What Is Blosc?

Blosc is a high-performance compressor that has been optimized for binary data. Its design allows for faster transmission of data to the processor cache than the traditional, non-compressed, direct memory fetch approach through an memcpy() OS call. This can be useful not only in reducing the size of large datasets, but also in accelerating I/O, be either on-disk or in-memory (both are supported).

Watch this introductory video to learn more about the main features of Blosc:

Blosc2 is the new iteration of the Blosc 1.x series, which adds more features and better documentation. You can also check out the slides that explain the highlights of Blosc2.
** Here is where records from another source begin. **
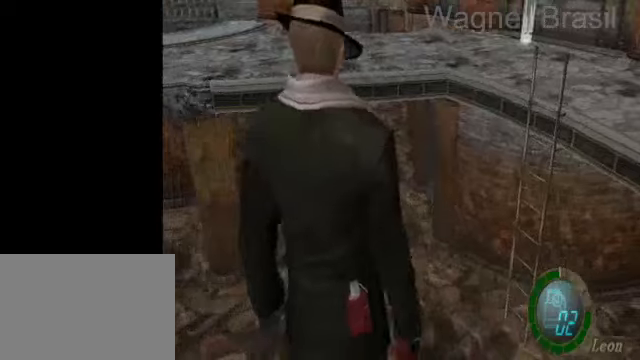
{"buttons": [], "left_stick": "center", "right_stick": "center", "events": [[250, "left_stick", "center"]]}
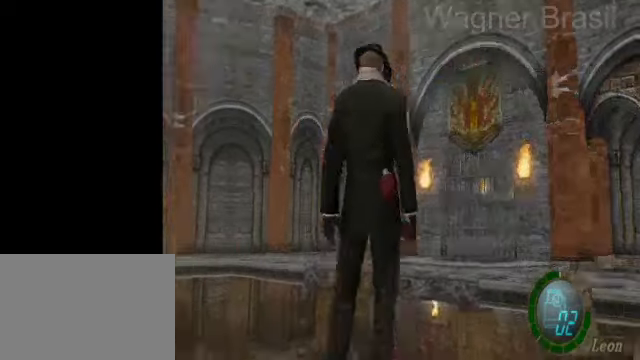
{"buttons": [], "left_stick": "center", "right_stick": "center", "events": [[100, "left_stick", "up"], [500, "left_stick", "center"]]}
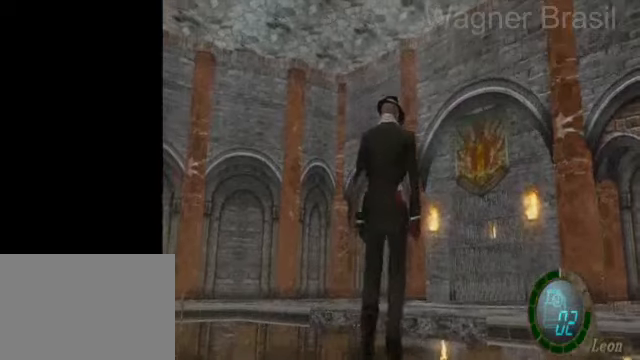
{"buttons": [], "left_stick": "center", "right_stick": "center", "events": [[100, "L1", "down"], [300, "L1", "up"]]}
Blosc2 also includes NDim, a container with multi-dimensional capabilities. In particular, Blosc2 NDim excels at reading multi-dimensional slices, thanks to its innovative pineapple-style partitioning. To learn more, watch the video Why slicing in a pineapple-style is useful.

Why It Works?

Blosc uses the blocking technique (as described here) to reduce activity on the memory bus as much as possible. The blocking technique divides datasets into blocks small enough to fit in the caches of modern processors and performs compression/decompression there. It also leverages SIMD (SSE2) and multi-threading capabilities present in modern multi-core processors to accelerate the compression/decompression process to the maximum.
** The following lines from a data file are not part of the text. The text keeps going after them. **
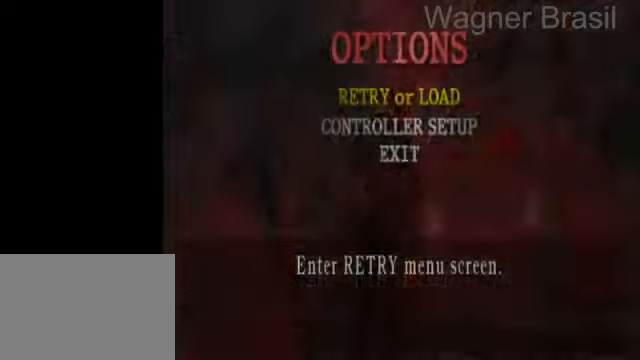
{"buttons": ["SQUARE"], "left_stick": "up", "right_stick": "center", "events": [[300, "SQUARE", "down"], [300, "left_stick", "up"]]}
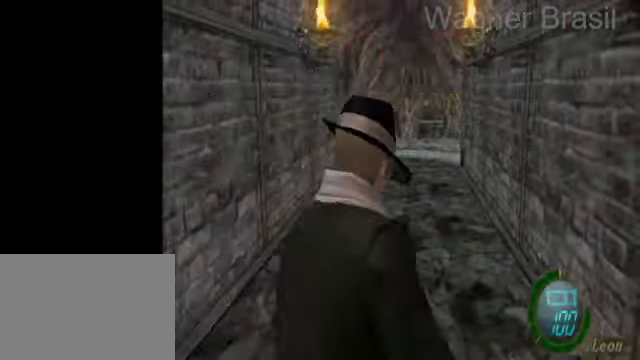
{"buttons": [], "left_stick": "center", "right_stick": "center", "events": [[400, "SQUARE", "up"], [500, "left_stick", "center"]]}
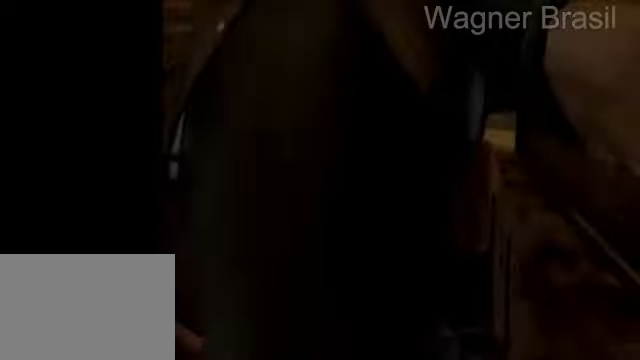
{"buttons": [], "left_stick": "center", "right_stick": "center", "events": [[50, "L1", "down"], [150, "L1", "up"]]}
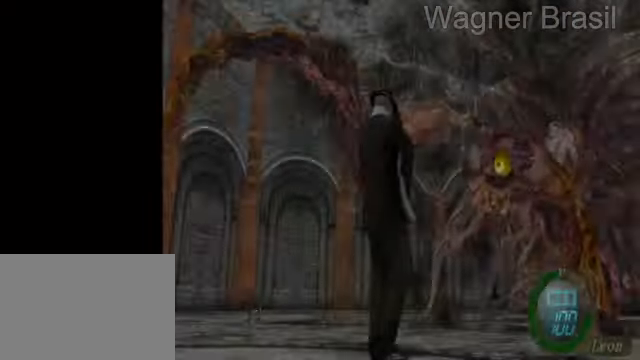
{"buttons": ["CROSS"], "left_stick": "left", "right_stick": "center", "events": [[50, "R1", "down"], [150, "CIRCLE", "down"], [250, "CIRCLE", "up"], [250, "R1", "up"], [450, "left_stick", "left"], [500, "CROSS", "down"]]}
Blosc2 also applies more advanced techniques to improve the compression ratio on sparse datasets, and a larger diversity of filters such as bytedelta. This makes Blosc2 a very versatile compressor that can be used in a wide range of situations.

Performance

Blosc2 is also designed to be efficient when retrieving blocks and chunks in multidimensional datasets. For comparison purposes, see below the speed that BloscLZ, one of the fastest codecs available in Blosc, can achieve when combined with different libraries supporting Blosc(1)/Blosc2 when accessing a 7.3 TB dataset:

/images/slicing-speed-blosclz-libraries.png

Note how BloscLZ does not need a lot of threads to reach its performance. Such a low requirement on CPU core count makes it ideal for running on small laptops while guaranteeing reasonable performance.
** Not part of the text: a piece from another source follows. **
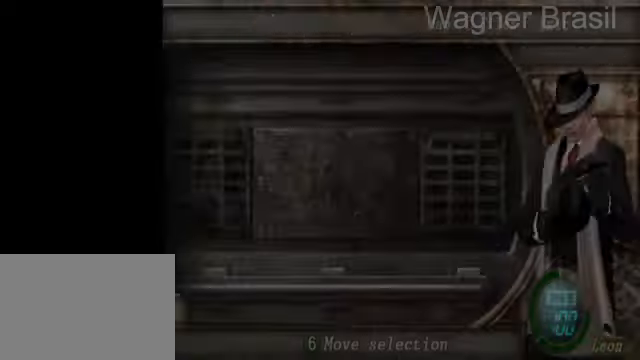
{"buttons": [], "left_stick": "up", "right_stick": "left", "events": [[50, "CROSS", "up"], [100, "CROSS", "down"], [100, "left_stick", "center"], [200, "CROSS", "up"], [250, "CIRCLE", "down"], [350, "CIRCLE", "up"], [350, "left_stick", "up"], [450, "right_stick", "left"]]}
And below is the compression ratio that BloscLZ, and also Zstd (the codec that can typically achieve better compression ratios in Blosc), can achieve when combined with different libraries supporting Blosc(1)/Blosc2:

/images/filesizes-blosc1-vs-blosc2.png

See how Blosc2 can make better use of the space required to store the compressed data and internal indices, specially when dealing with sparse datasets (as is the case above). More info in these slides.

You can find more benchmarks on our blog. Additionally, you may be interested in reading this article on Breaking Down Memory Walls. Finally, make sure to check out Blosc2, the next generation of Blosc, with support for n-dimensional data as well as more efficient handling of sparse data.

Fully Documented Format

Blosc2 is an open and fully documented format. All the documentation take less than 1000 lines of text, and it should be easy to understand and implement, so you are not locked-in to a proprietary (or difficult to replicate) format.

Blosc1 is also completely documented, although all the action and development efforts are now mostly happening in Blosc2. If you are looking for a stable and long-term solution, Blosc2 is the way to go.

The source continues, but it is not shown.